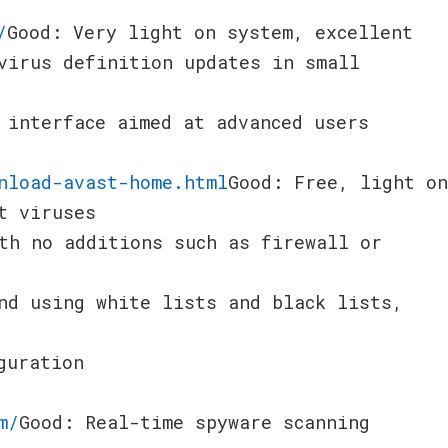
/
Good: Very light on system, excellent
virus definition updates in small
 interface aimed at advanced users
nload-avast-home.html
Good: Free, light on
t viruses
th no additions such as firewall or
nd using white lists and black lists,
guration
m/
Good: Real-time spyware scanning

▶ Your task: Look for the line with "th no additions such as firewall or" in the listing above. Print it and each later line exactly, ending with the last line.

▶ Completed exercise:
th no additions such as firewall or
nd using white lists and black lists,
guration
m/
Good: Real-time spyware scanning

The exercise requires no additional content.